Drumming up passion about negative situations or people in my life does not create comfort. It might create traffic, but if people don't like our wine, our food or feel comfortable, then it's not a marketing win.
That's the point - it's all marketing. Know that every part of your life is your business. From going to the grocery store and running into customers, to getting a pedicure and chatting in the chair, to talking in a coffee shop, you are always a representative of your business. If you have more than your closest 12 friends and followers online, then every account you have is marketing you, and therefore your business.
There is no place for SNARK online if you have a business. Belittling the competition, customers, rules will bite you in the butt. Personally, if you think about it, what profiles do you hide? I hide the jerky and pissy ones. Do you want to be hidden or heard?
Thursday, April 28, 2011
Why does social networking work? Because you are not alone.
I started a business with a lot of help from friends and family. My vision was singular, but I could not have done it alone. People painted, built, scrubbed, and sweat to help me achieve my goals. The best people did it because they saw my dream coming to reality. They shared the vision.

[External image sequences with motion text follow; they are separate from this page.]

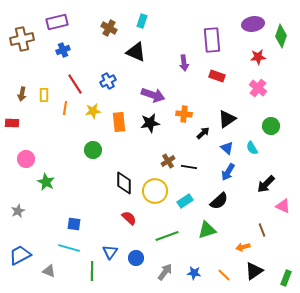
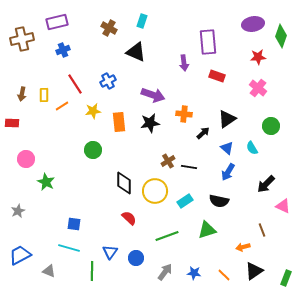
purple rectangle at (212, 40): moved 4 px left, 2 px down
orange line at (65, 108): moved 3 px left, 2 px up; rotated 48 degrees clockwise
black semicircle at (219, 201): rotated 54 degrees clockwise
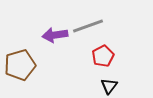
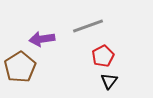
purple arrow: moved 13 px left, 4 px down
brown pentagon: moved 2 px down; rotated 16 degrees counterclockwise
black triangle: moved 5 px up
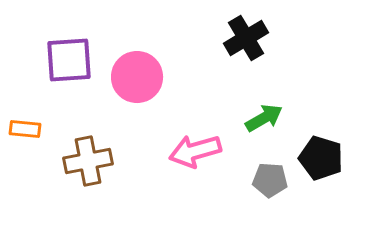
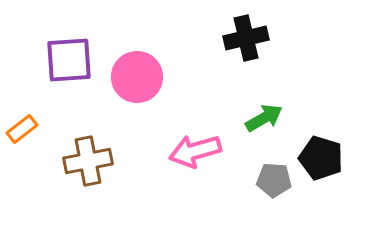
black cross: rotated 18 degrees clockwise
orange rectangle: moved 3 px left; rotated 44 degrees counterclockwise
gray pentagon: moved 4 px right
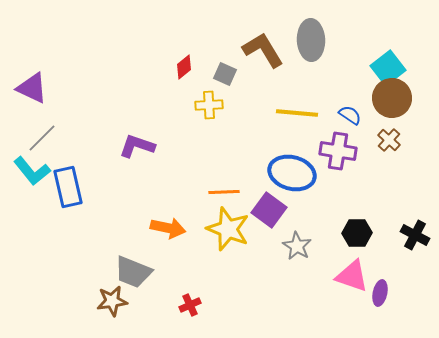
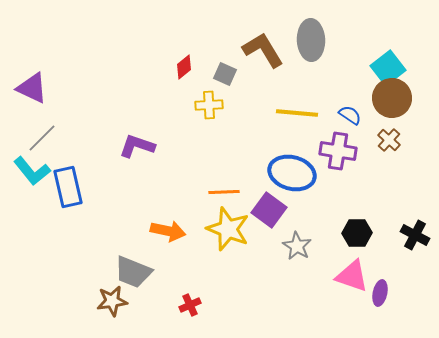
orange arrow: moved 3 px down
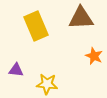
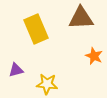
yellow rectangle: moved 3 px down
purple triangle: rotated 21 degrees counterclockwise
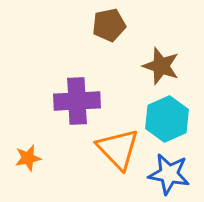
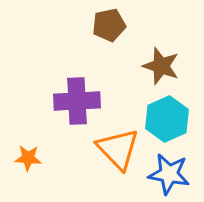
orange star: rotated 16 degrees clockwise
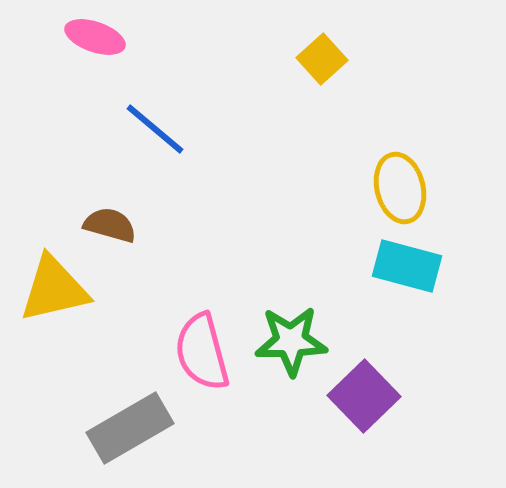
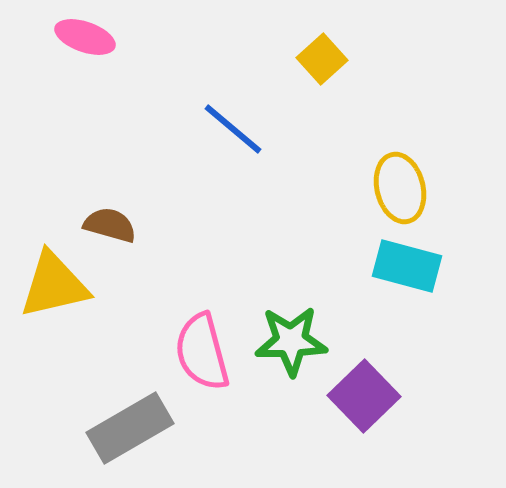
pink ellipse: moved 10 px left
blue line: moved 78 px right
yellow triangle: moved 4 px up
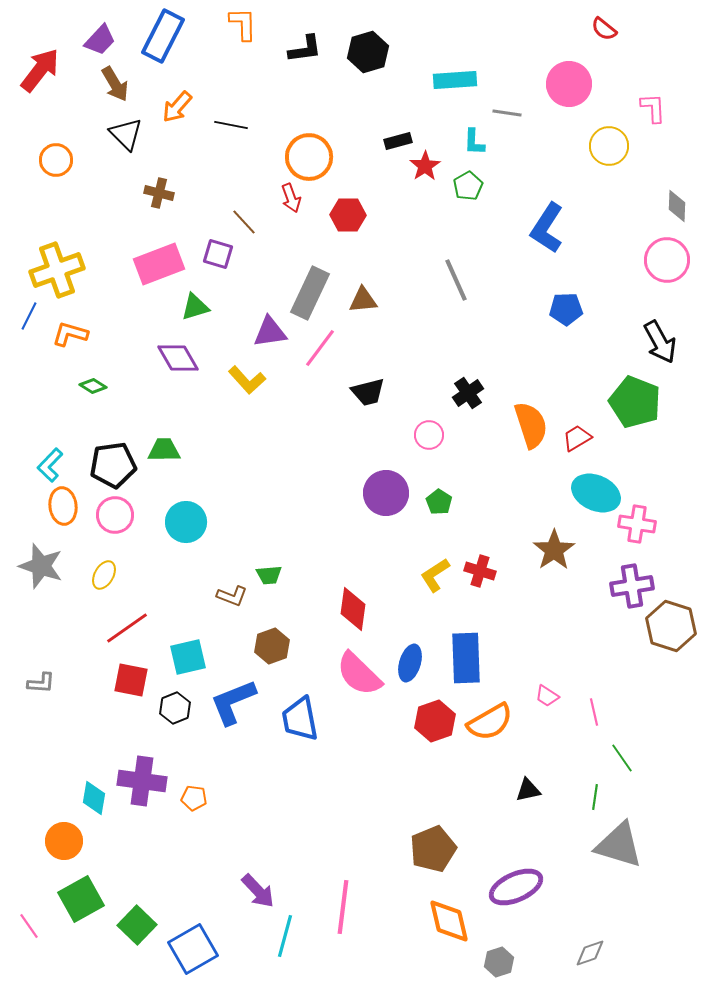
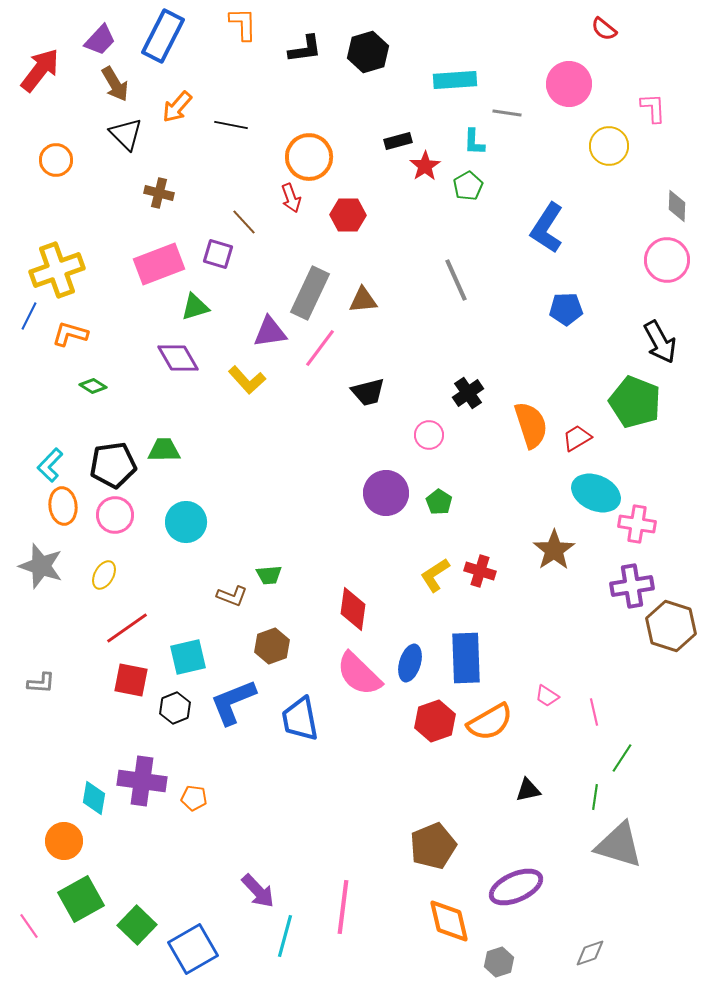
green line at (622, 758): rotated 68 degrees clockwise
brown pentagon at (433, 849): moved 3 px up
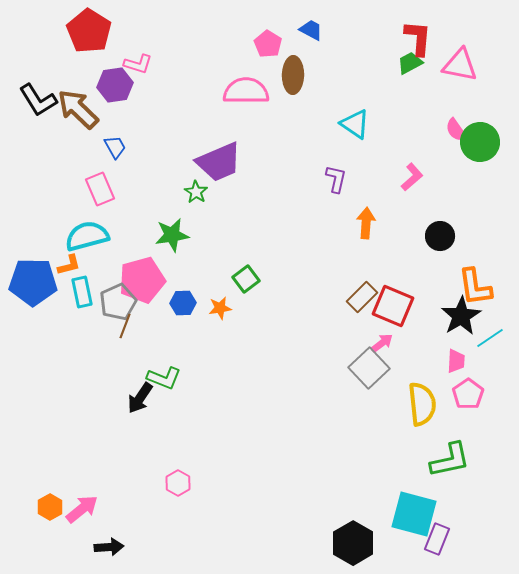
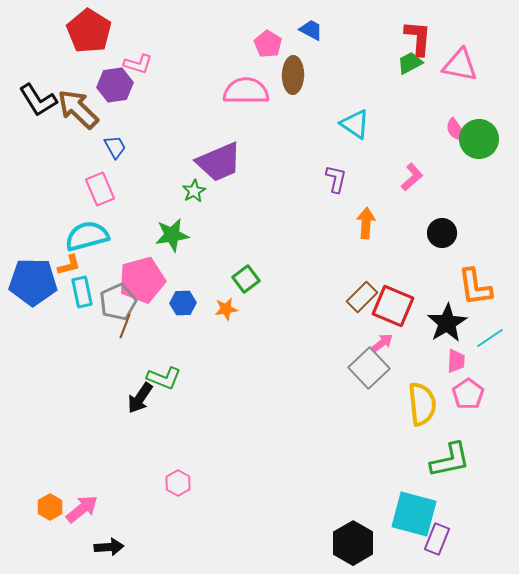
green circle at (480, 142): moved 1 px left, 3 px up
green star at (196, 192): moved 2 px left, 1 px up; rotated 10 degrees clockwise
black circle at (440, 236): moved 2 px right, 3 px up
orange star at (220, 308): moved 6 px right, 1 px down
black star at (461, 316): moved 14 px left, 7 px down
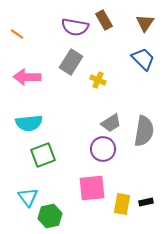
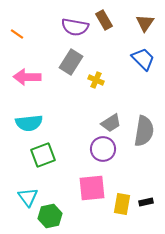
yellow cross: moved 2 px left
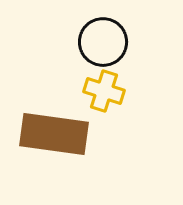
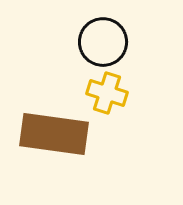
yellow cross: moved 3 px right, 2 px down
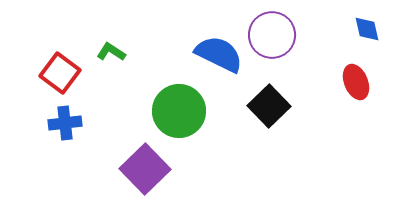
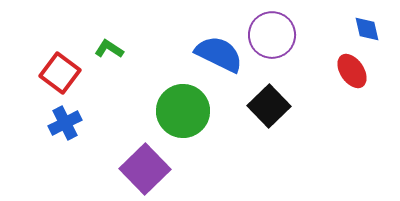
green L-shape: moved 2 px left, 3 px up
red ellipse: moved 4 px left, 11 px up; rotated 12 degrees counterclockwise
green circle: moved 4 px right
blue cross: rotated 20 degrees counterclockwise
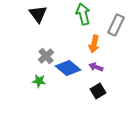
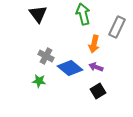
gray rectangle: moved 1 px right, 2 px down
gray cross: rotated 21 degrees counterclockwise
blue diamond: moved 2 px right
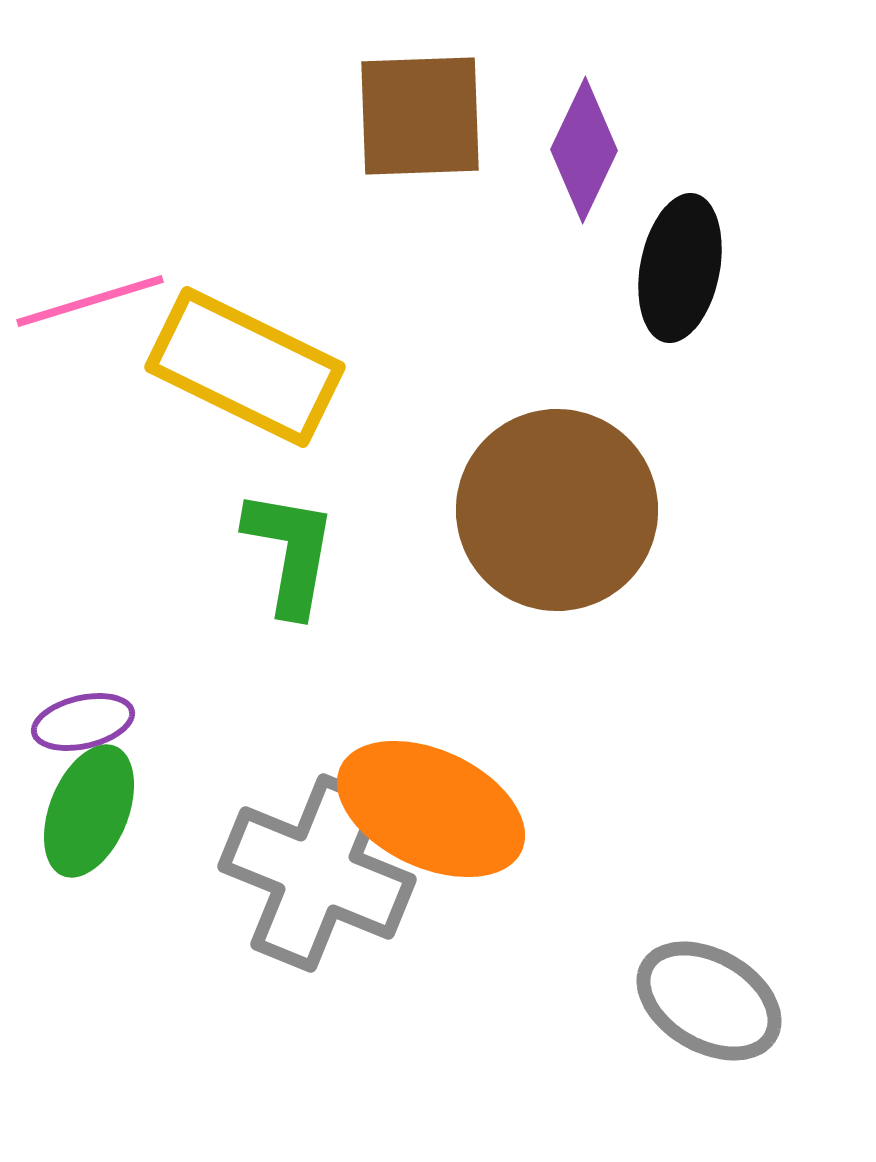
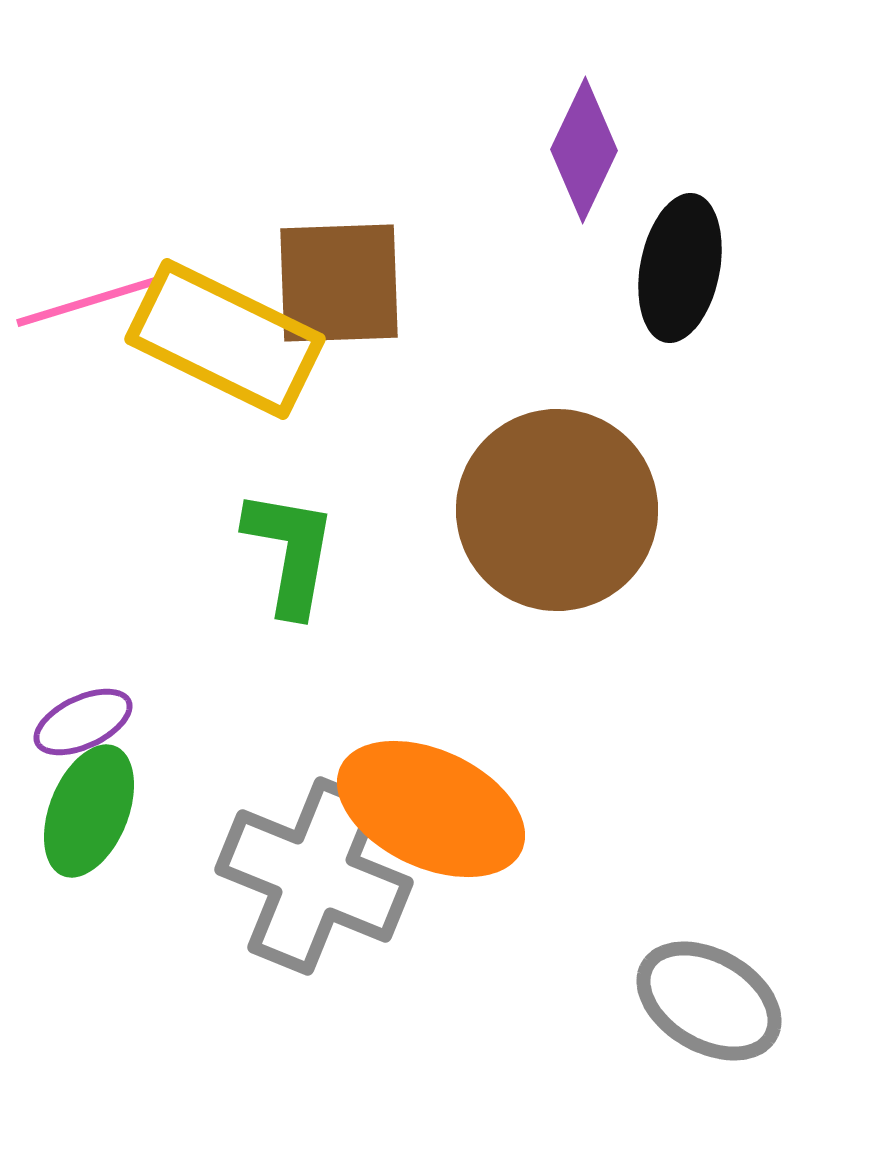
brown square: moved 81 px left, 167 px down
yellow rectangle: moved 20 px left, 28 px up
purple ellipse: rotated 12 degrees counterclockwise
gray cross: moved 3 px left, 3 px down
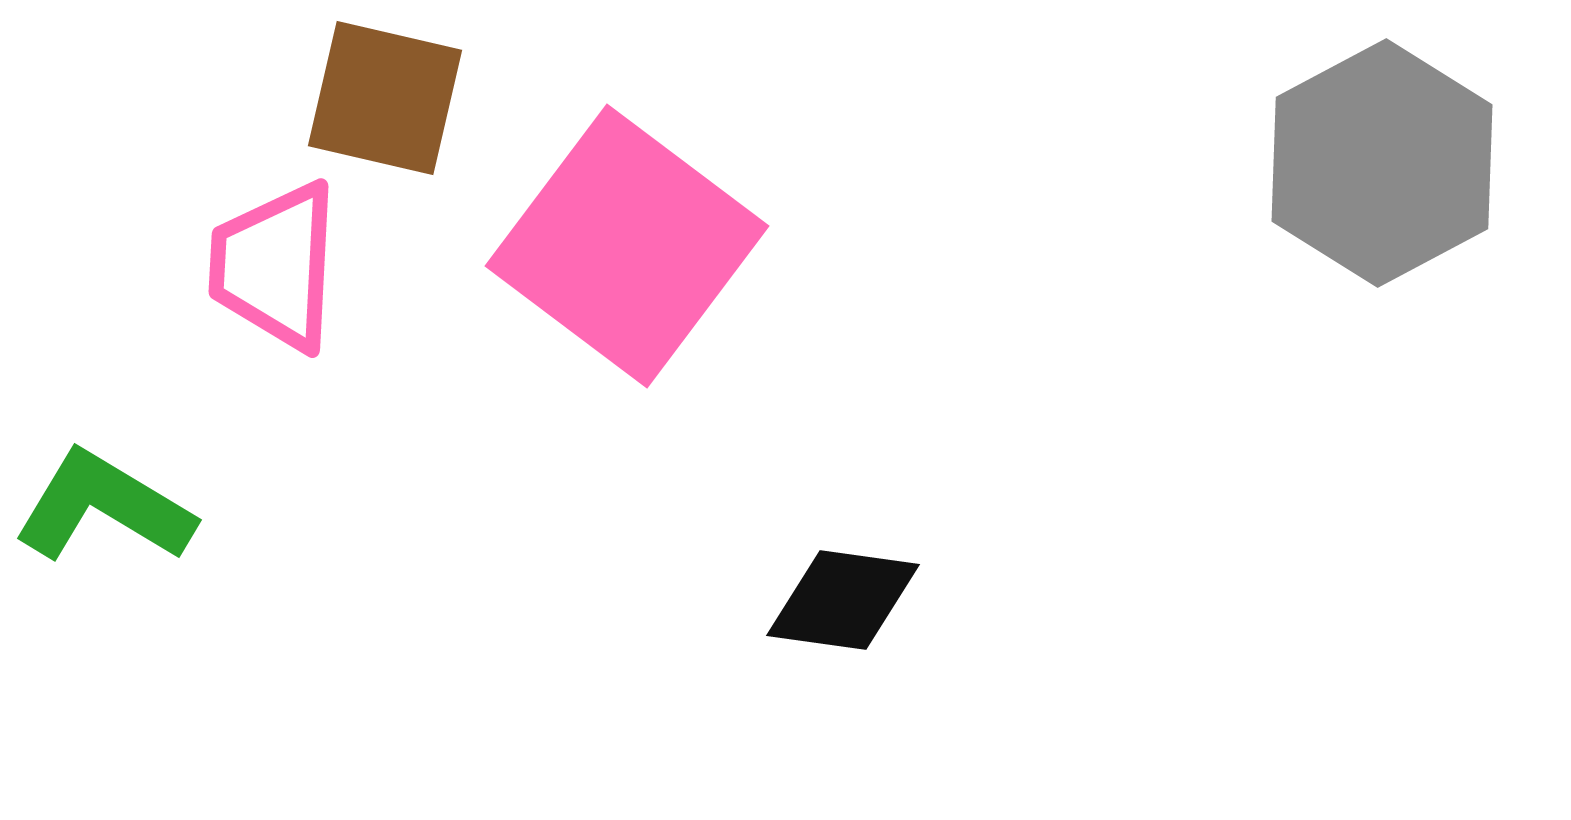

It does "take a village" to get things done and there is nothing different in Social Media. It's not even subtle - they call it "SOCIAL" for a reason. It's all about relationship building. I have been told for 17 years that I am a force to reckon with, you don't want to mess with me. My communication style in the business world was, NO first, then MAYBE then NO... In 2 years, I have gotten to pour wine for a living, give hugs as people walk in the door, and make people comfortable - BIG CHANGE in communication. Social media was a way to get a quick makeover of sorts. I share (sometimes overshare) all the time. I brag about my staff, my food, my customers, my friends. I know CLEARLY that all the vision in the world for a business is nothing without all of these people, but I get to share it every day. I use social media to keep these relationships in tact, even though I have little to no time outside of the four walls of my business.
What does 2000 followers on Facebook mean?
- 3000+ page views a day - can't get that from standard media every day
- Personal interactions whenever I have a moment
- Ability to target messages to genders, locations
- To the second advertising of specials
- Easy tool to show appreciation immediately, instant gratification to the customer
- Like watching a sitcom or the news, your customers get to know the people who make your business happen, intimately
"According to many, George H. W. Bush’s career was advanced by his strong habit of sending thank-you notes (an act ingrained by his mother, no doubt)."
My business is a cocktail party every night, without knowing who was invited, and hoping they all show every night. Social Media is my way of letting everyone know they are always invited, always welcome, and always appreciated.
How do you use Social Media in your business to build relationships?